I do not see what this Bill does to change any of that. Those are the big issues. I listened to the Minister of State earlier on and I read through the stuff, but I do not see what this Bill achieves. I would like to see it being much more specific and tied down in terms of the objective to ensure absolutely open access for everybody to the further and higher education of their choice. It would be far better for the students, for the staff, for our society and ultimately for the economy, although I hate reducing education down to the economy, if people were able to access the higher education they want. If resources were put into making sure a state-of-the-art education is provided, if all the financial and other barriers to people doing what they want to do were removed and if we resourced our further and higher education institutions to support students in providing that kind of education, it would be better for the students, the staff and our society. I do not see precisely where this Bill will help achieve that.

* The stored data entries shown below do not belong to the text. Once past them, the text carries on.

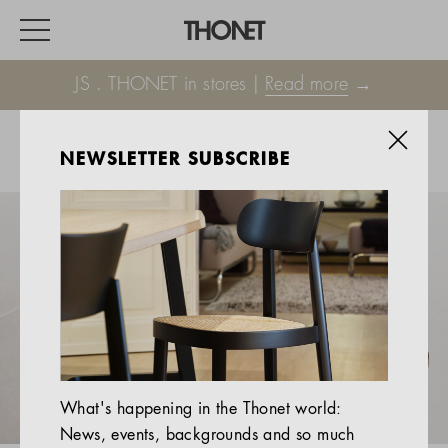
JS . THONET in stores |
Read more
→
NEWSLETTER SUBSCRIBE
WORK
HOME
EVENTS
HOSPITALITY
ALL PRODUCTS
Magazine
What's happening in the Thonet world:
Services
News, events, backgrounds and so much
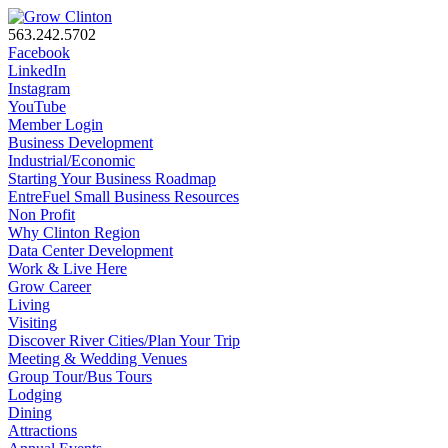
563.242.5702
Facebook
LinkedIn
Instagram
YouTube
Member Login
Business Development
Industrial/Economic
Starting Your Business Roadmap
EntreFuel Small Business Resources
Non Profit
Why Clinton Region
Data Center Development
Work & Live Here
Grow Career
Living
Visiting
Discover River Cities/Plan Your Trip
Meeting & Wedding Venues
Group Tour/Bus Tours
Lodging
Dining
Attractions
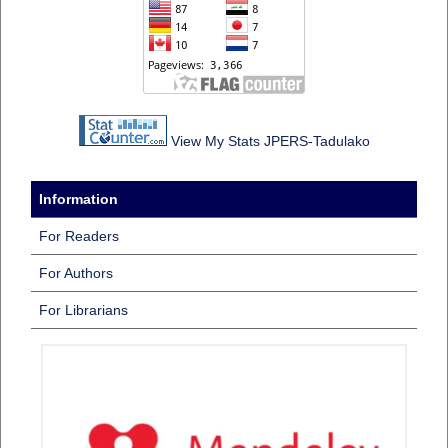
View My Stats JPERS-Tadulako
Information
For Readers
For Authors
For Librarians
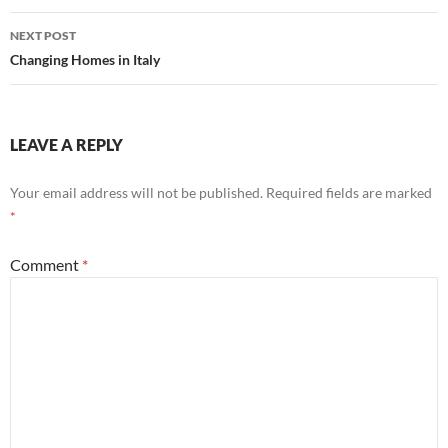
NEXT POST
Changing Homes in Italy
LEAVE A REPLY
Your email address will not be published.
Required fields are marked
*
Comment
*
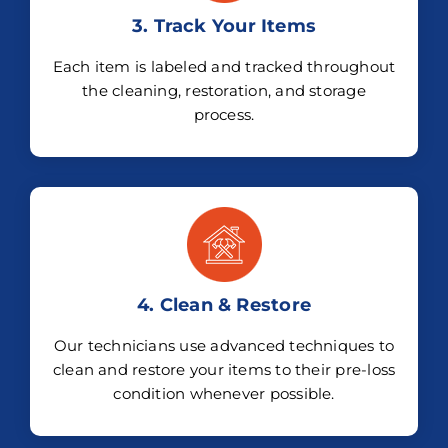
3. Track Your Items
Each item is labeled and tracked throughout
the cleaning, restoration, and storage
process.
4. Clean & Restore
Our technicians use advanced techniques to
clean and restore your items to their pre-loss
condition whenever possible.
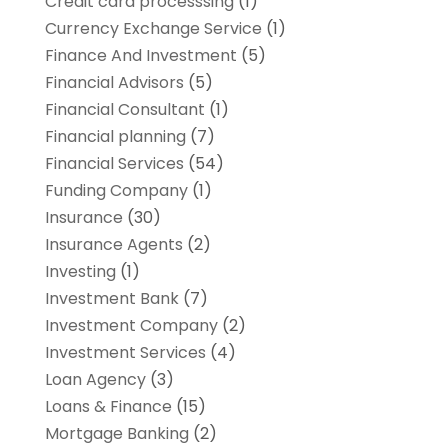
Credit card processsing
(1)
Currency Exchange Service
(1)
Finance And Investment
(5)
Financial Advisors
(5)
Financial Consultant
(1)
Financial planning
(7)
Financial Services
(54)
Funding Company
(1)
Insurance
(30)
Insurance Agents
(2)
Investing
(1)
Investment Bank
(7)
Investment Company
(2)
Investment Services
(4)
Loan Agency
(3)
Loans & Finance
(15)
Mortgage Banking
(2)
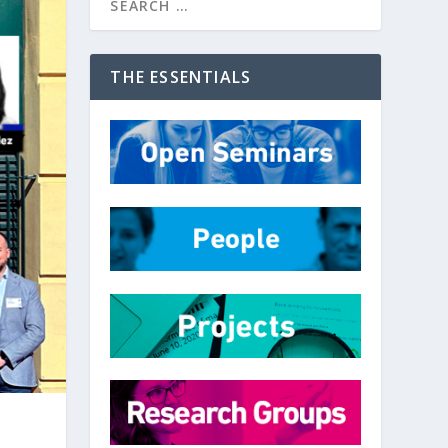
THE ESSENTIALS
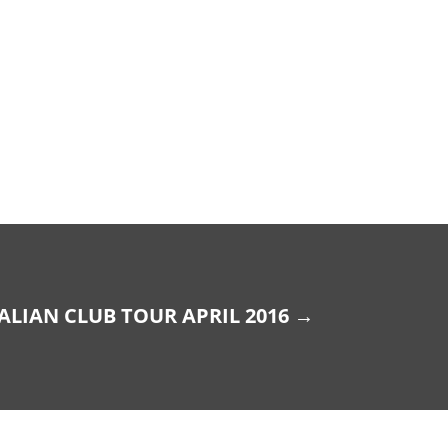
ALIAN CLUB TOUR APRIL 2016
→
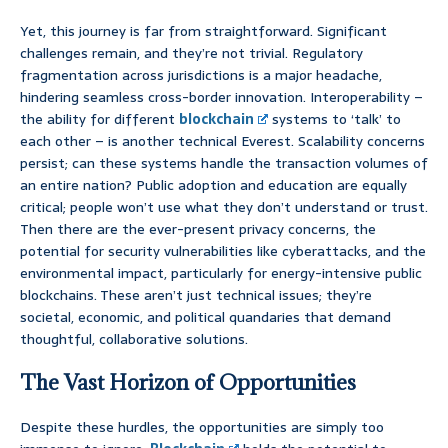
Yet, this journey is far from straightforward. Significant
challenges remain, and they’re not trivial. Regulatory
fragmentation across jurisdictions is a major headache,
hindering seamless cross-border innovation. Interoperability –
the ability for different
blockchain
systems to ‘talk’ to
each other – is another technical Everest. Scalability concerns
persist; can these systems handle the transaction volumes of
an entire nation? Public adoption and education are equally
critical; people won’t use what they don’t understand or trust.
Then there are the ever-present privacy concerns, the
potential for security vulnerabilities like cyberattacks, and the
environmental impact, particularly for energy-intensive public
blockchains. These aren’t just technical issues; they’re
societal, economic, and political quandaries that demand
thoughtful, collaborative solutions.
The Vast Horizon of Opportunities
Despite these hurdles, the opportunities are simply too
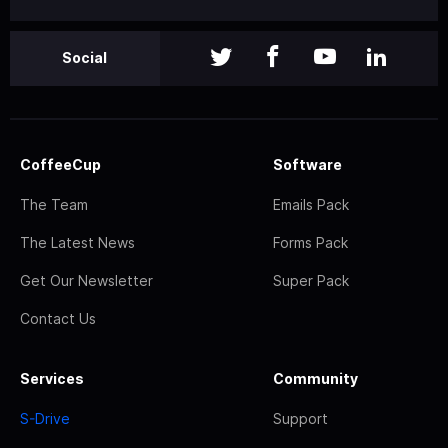
Social
CoffeeCup
Software
The Team
Emails Pack
The Latest News
Forms Pack
Get Our Newsletter
Super Pack
Contact Us
Services
Community
S-Drive
Support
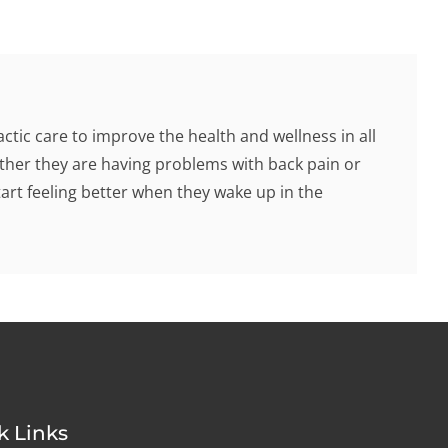
tic care to improve the health and wellness in all
hether they are having problems with back pain or
tart feeling better when they wake up in the
k Links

I do not have much more to say. Maybe the Government spokespeople will respond by saying that I am completely wrong, that it is all in the Bill, that this will revolutionise further and higher education and that it will achieve all of these things, but I do not see where the Bill provides for that. There is nothing particularly objectionable in the Bill, but I do not see what in the Bill will change things. I am specifically concerned by the reduction in the numbers and the changes in the make-up of the governance bodies of our colleges and universities. I would like to hear the argument for how this Bill will make things better in that regard. The alternative in terms of governance would involve the students and the academic and non-academic staff, rather than appointees and overly paid executives and administrators, being the dominant group in the governance of these institutions. It would be best if democratically elected representatives of the students and the academic and non-academic staff, including the porters, the caterers and everybody else who works in these institutions, elected the majority. Of course experts in finance and others will be needed, but the dominant force in running our institutions of education should be the people who study in them, the academic staff who deliver the education and the other workers who make these institutions function. That is what I would like to see. It would be a real revolution in the governance of our further and higher education institutions. All of that will be no more than the moving around of deckchairs unless we put in the resources to ensure we have open access to further and higher education and all of the financial and other barriers to people realising their full creative and intellectual potential are removed. At present, those multiple barriers fundamentally distort and damage the ability of our higher and further education institutions to do the job they should be doing, which is now more important than ever when one looks at the skills shortages we have in so many areas. It makes absolutely no sense that we allow those barriers to persist. We need to overhaul radically our approach to further and higher education.